## [GOAL 1]
Copy the records that follow, the diagram markup with its changes, line for line without any alterations. Leave the pictures out.

## [TEXT EXTRACT]
════════════════════
BEYOND THE PLATE WITH CAROL

She Moderates 200,000 People for Free. Here's Why.

NH Eats moderator Michaela Herrholz on community, food insecurity, and the volunteer work most people never see.

I have been in the restaurant business for 39 years. I know a thing or two about showing up every single day for people who count on you -- sometimes without a lot of thanks and sometimes without a lot of sleep. So when I sat down with Michaela Herrholz over lunch at 90 Low in Concord and she confirmed -- totally unprompted -- that she and every other NH Eats moderator do what they do completely for free, I just looked at her and said, how?

This conversation is one of those ones I am still thinking about days later. Not because it was heavy -- honestly, it was one of the most fun lunches I've had in a long time -- but because Michaela is one of those people who makes you realize how much good is happening in this state that you never even see.

“Some people think we're paid and we're not. No one's paying us to do any of these food reviews. We pay for all of our own meals and just go enjoy good food.”

 

The Woman Behind the Group

Michaela Herrholz is not who you'd expect. She's an Assurance Principal at Wolf & Company, a CPA firm in Boston -- and before you picture a spreadsheet person who eats at their desk, let me stop you right there. This is a woman who ran a cottage bakery out of her apartment in London after college. Who got a smoker and started doing smoked turkey because a barbecue vendor at Taste of New Hampshire changed her life. Who does recipe development with national food brands in her free time and bakes her kids custom birthday cakes -- Taylor Swift-themed, monster truck-themed, whatever they want.

Food is not just her hobby. It is genuinely how she moves through the world.

She joined New Hampshire Eats the way most of us do -- she just kept seeing it in her Facebook feed and thought, okay, food, this is my thing. She started posting her home cooking on Mondays. Then Phil, the group's founder, reached out and asked if she'd want to join the team. That was November 2023.
════════════════════
Extracted data entries
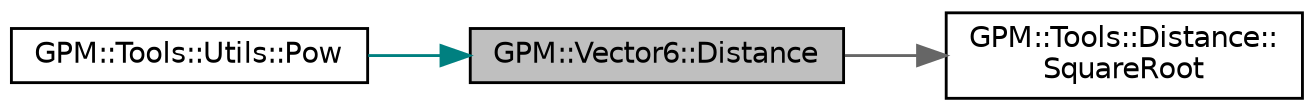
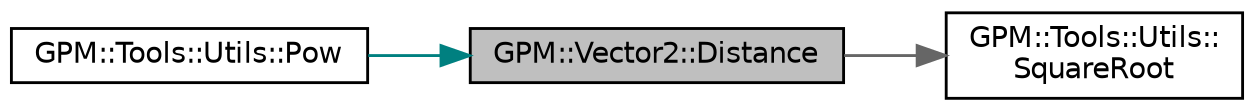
  digraph {
    rankdir=LR
    node [color=black fillcolor=white fontname=Helvetica fontsize=10 shape=record style=filled]
    edge [fontname=Helvetica fontsize=10 labelfontname=Helvetica labelfontsize=10 style=solid]
-   n1 [fillcolor=grey75 fontcolor=black height=0.2 label="GPM::Vector6::Distance" width=0.4]
-   n2 [height=0.2 label="GPM::Tools::Distance::\lSquareRoot" width=0.4]
+   n1 [fillcolor=grey75 fontcolor=black height=0.2 label="GPM::Vector2::Distance" width=0.4]
+   n2 [height=0.2 label="GPM::Tools::Utils::\lSquareRoot" width=0.4]
    n3 [height=0.2 label="GPM::Tools::Utils::Pow" width=0.4]
    n1 -> n2 [color=gray40]
    n3 -> n1 [color=teal]
  }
════════════════════
## [GOAL 2]
Decide whether each of these statements agrees with the profile of Michaela Herrholz. Answer yes or no for each, and quote the words of the profile that settle it. (a) Michaela Herrholz is paid for the food reviews she does for NH Eats. (b) After college she ran a cottage bakery out of her apartment in London. (c) She joined the NH Eats team in November 2023.

## [EXERCISE RESPONSE 1]
  digraph {
    rankdir=LR
    node [color=black fillcolor=white fontname=Helvetica fontsize=10 shape=record style=filled]
    edge [fontname=Helvetica fontsize=10 labelfontname=Helvetica labelfontsize=10 style=solid]
-   n1 [fillcolor=grey75 fontcolor=black height=0.2 label="GPM::Vector6::Distance" width=0.4]
-   n2 [height=0.2 label="GPM::Tools::Distance::\lSquareRoot" width=0.4]
+   n1 [fillcolor=grey75 fontcolor=black height=0.2 label="GPM::Vector2::Distance" width=0.4]
+   n2 [height=0.2 label="GPM::Tools::Utils::\lSquareRoot" width=0.4]
    n3 [height=0.2 label="GPM::Tools::Utils::Pow" width=0.4]
    n1 -> n2 [color=gray40]
    n3 -> n1 [color=teal]
  }

## [EXERCISE RESPONSE 2]
(a) No: "Some people think we're paid and we're not. No one's paying us to do any of these food reviews."
(b) Yes: "This is a woman who ran a cottage bakery out of her apartment in London after college."
(c) Yes: "Then Phil, the group's founder, reached out and asked if she'd want to join the team. That was November 2023."